China’s Vice Foreign Minister Li Baodong is seen on large video screens as he speaks at the opening ceremony of the 2014 Asia-Pacific Economic Cooperation summit’s senior officials’ meeting in Beijing yesterday. Leaders of more than half the world’s economy gather in Beijing for the annual forum tomorrow.  

AFP

Beijing

Leaders of more than half the world’s economy gather in Beijing next week for the annual Apec forum, with China and the US pushing rival trade agreements as a week-long series of international summits gets under way.

Chinese President Xi Jinping, hosting his biggest international gathering since assuming office nearly two years ago, welcomes representatives including US President Barack Obama, his Russian counterpart Vladimir Putin, and Japanese Prime Minister Shinzo Abe.

The Asia-Pacific Economic Cooperation forum, which starts with ministerial meetings tomorrow before the main summit on Monday and Tuesday, accounts for more than 50% of global gross domestic product, 44% of world trade and 40% of the Earth’s population.

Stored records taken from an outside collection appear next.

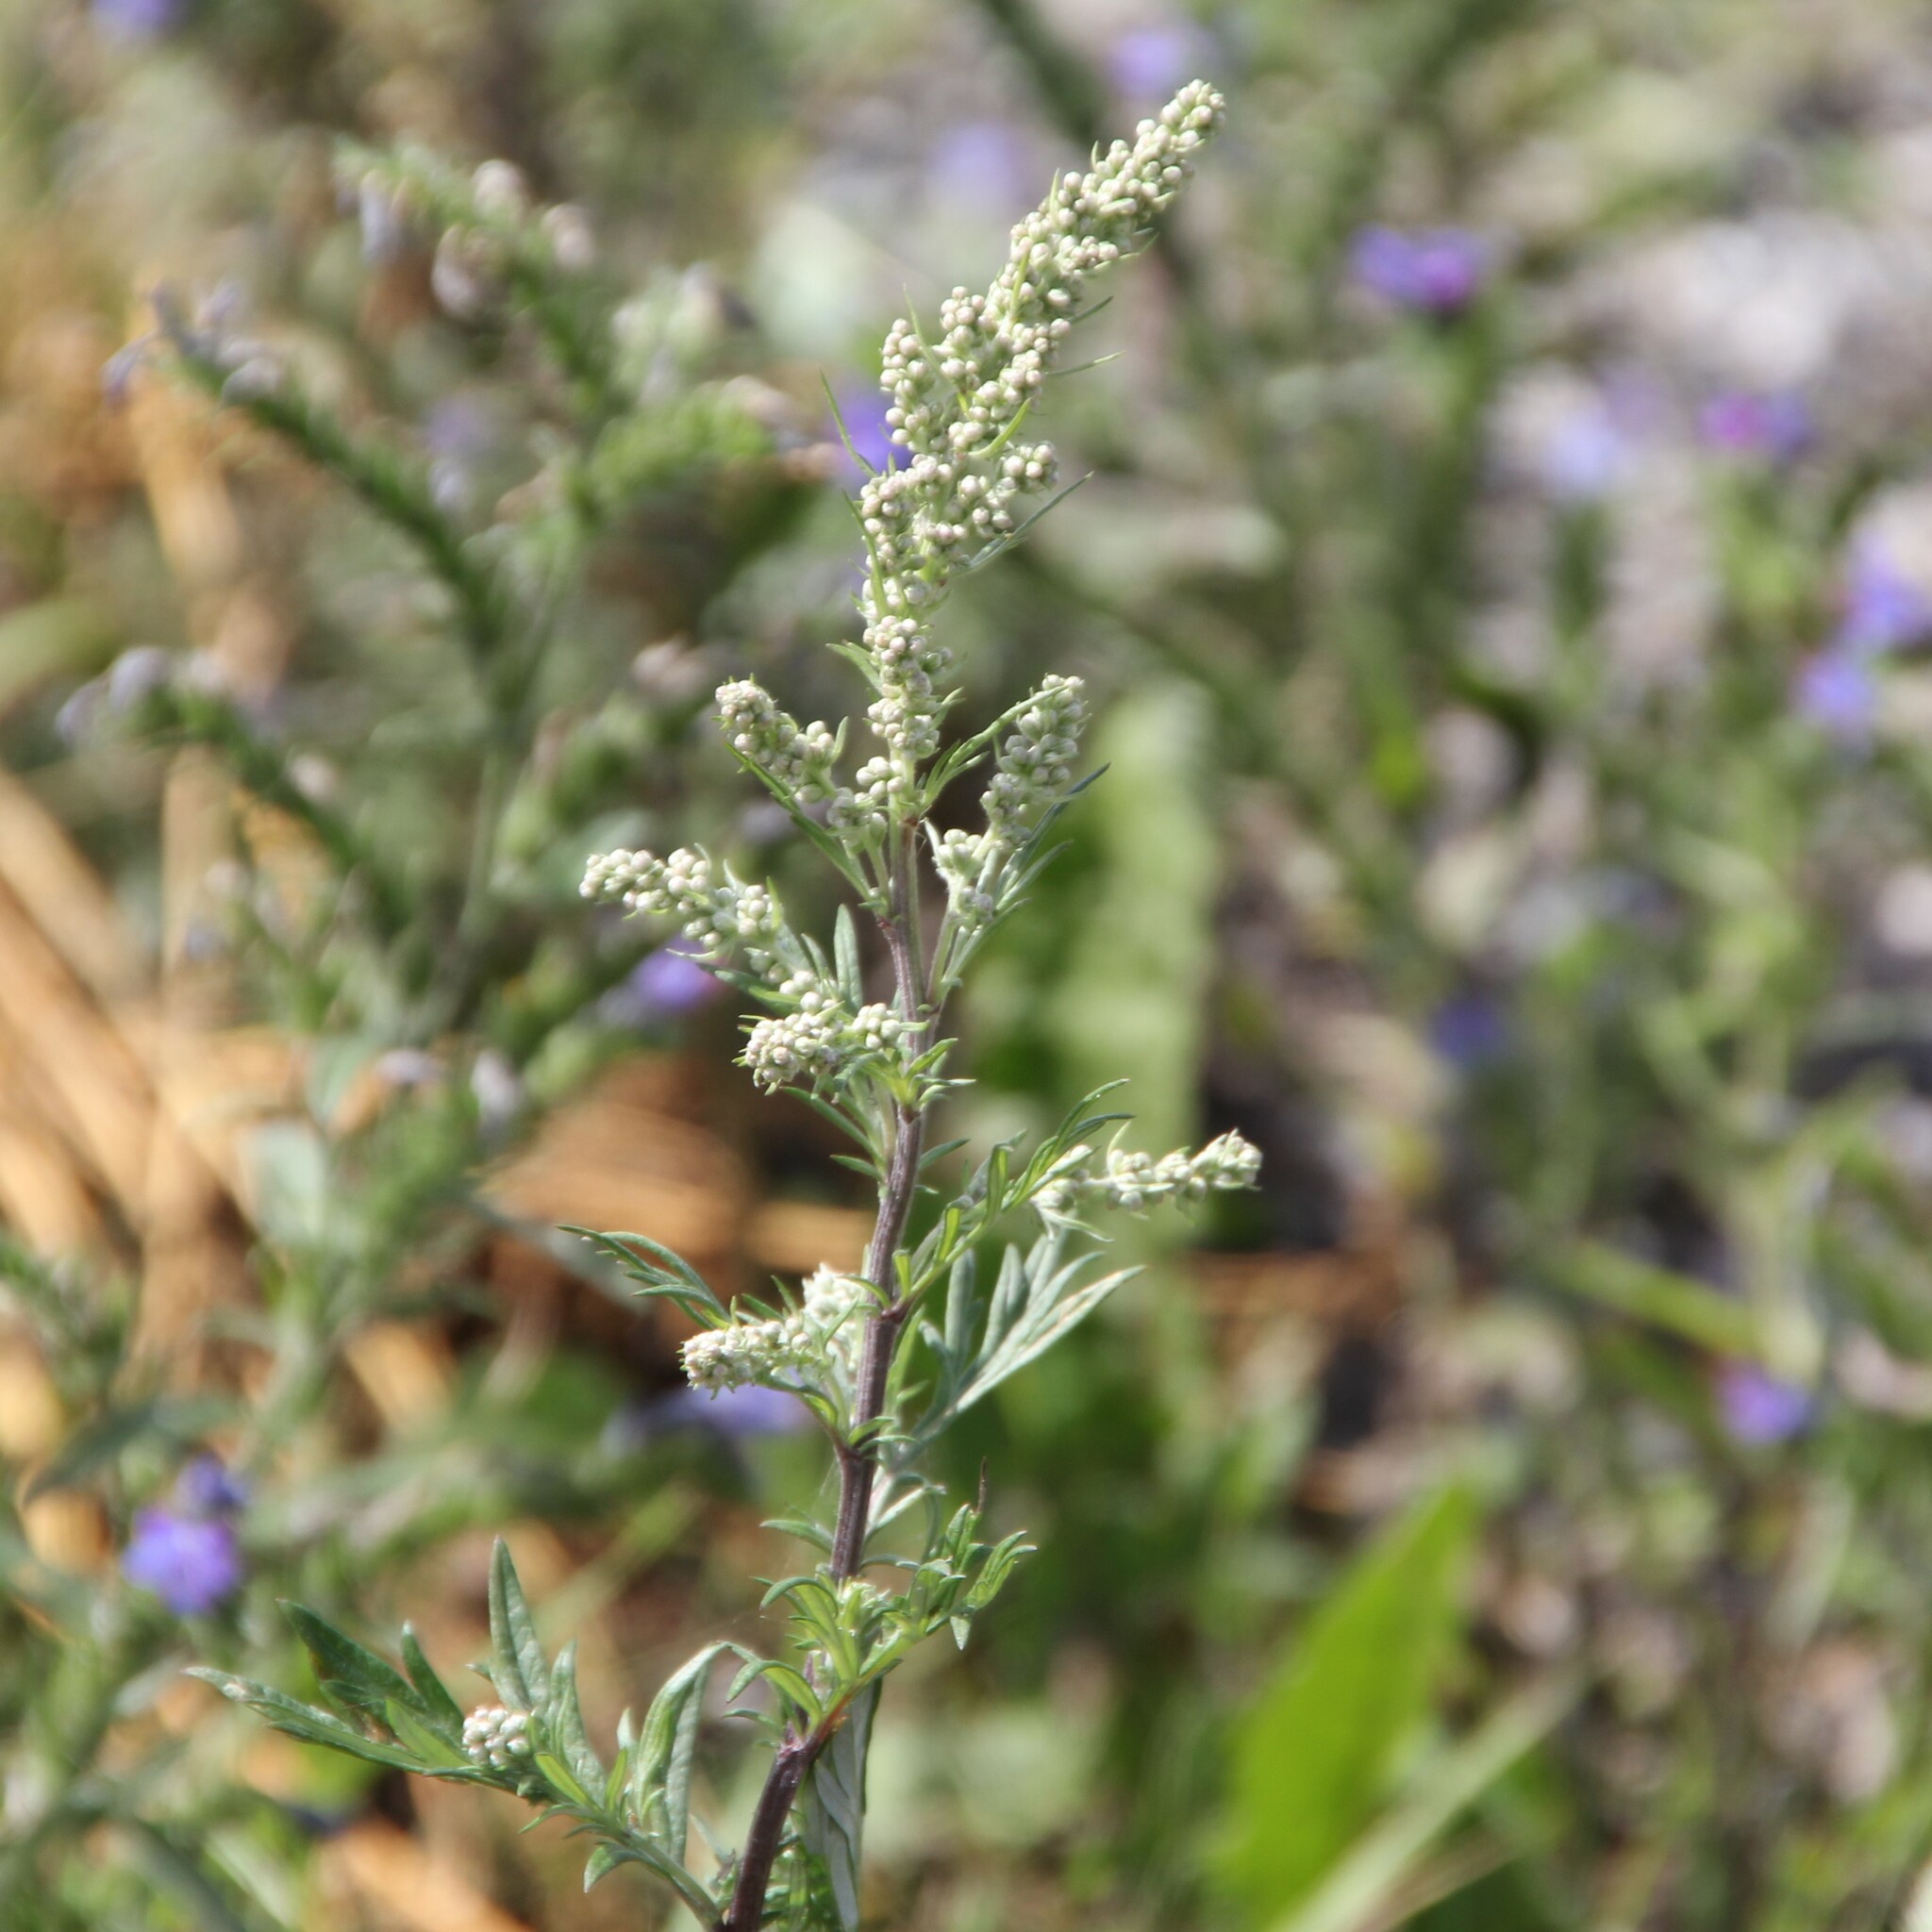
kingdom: Plantae
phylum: Tracheophyta
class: Magnoliopsida
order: Asterales
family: Asteraceae
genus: Artemisia
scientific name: Artemisia vulgaris
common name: Mugwort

In the 25 years since it was set up it has long pushed free trade among its members – with mixed success in the face of bilateral deals, protectionist tendencies, and the vagaries of global World Trade Organisation negotiations – and three competing concepts will vie for dominance in Beijing.

The Trans-Pacific Partnership (TPP), pushed by Washington and seen as part of its much-touted “pivot” to Asia after years leading wars in Afghanistan and Iraq, is being discussed by 12 Apec nations including the US, Japan and Australia, but market access disagreements between Washington and Tokyo are a particular hurdle.

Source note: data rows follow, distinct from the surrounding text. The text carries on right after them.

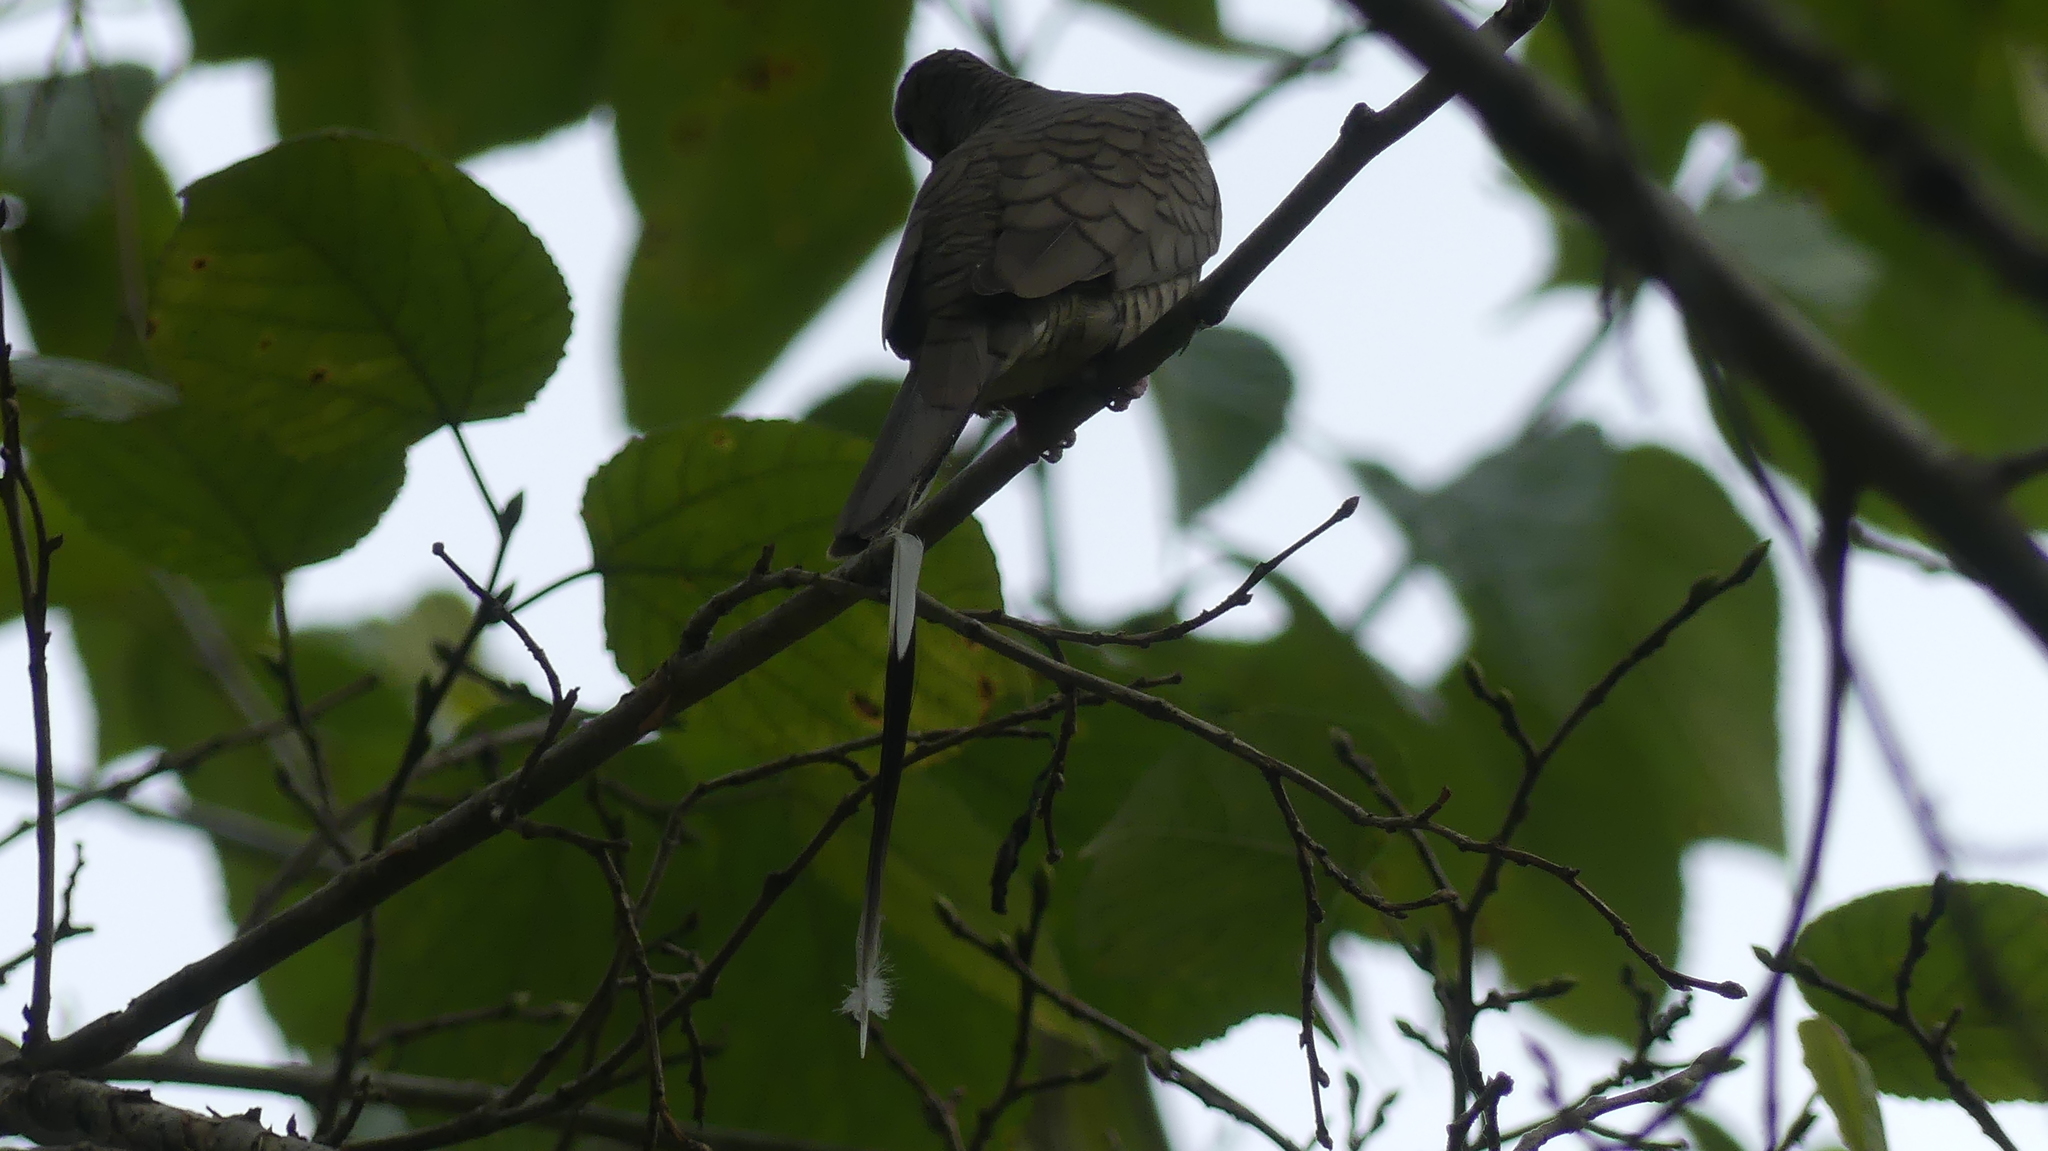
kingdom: Animalia
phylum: Chordata
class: Aves
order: Columbiformes
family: Columbidae
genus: Columbina
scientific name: Columbina inca
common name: Inca dove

The 10-member Association of Southeast Asian Nations (Asean) champions the Regional Comprehensive Economic Partnership (RCEP), which would bring together Asean and six countries with which it has FTAs, including China, Japan and India.

And a broader Free Trade Area of the Asia-Pacific (FTAAP), raised in 2006 by Apec leaders and currently seen as a way to eventually bridge the other two, has been embraced by China.

“We don’t want to see (the) TPP rich man’s club going off in that direction and RCEP going off in this direction,” Alan Bollard, Apec executive director and former head of New Zealand’s central bank, told AFP. “We want to see them converging.”  Wang Shouwen, an assistant minister of commerce, told reporters Tuesday that China “hopes concrete measures will be taken to make progress towards the realisation of the FTAAP” at Apec, specifically seeking an “early date” for a timetable to implement a roadmap for the deal.

“There is no such issue as blocking or clash,” he insisted.

But Chinese analysts are suspicious that TPP-driving Washington wants to thwart FTAAP because of Beijing’s interest in it.

“It is natural that the US would show less enthusiasm in pushing forward FTAAP whose establishment will inevitably offset the impact of Trans-Pacific Partnership,” Bai Ming, of the Chinese Academy of International Trade and Economic Cooperation, told China’s Global Times newspaper on Tuesday.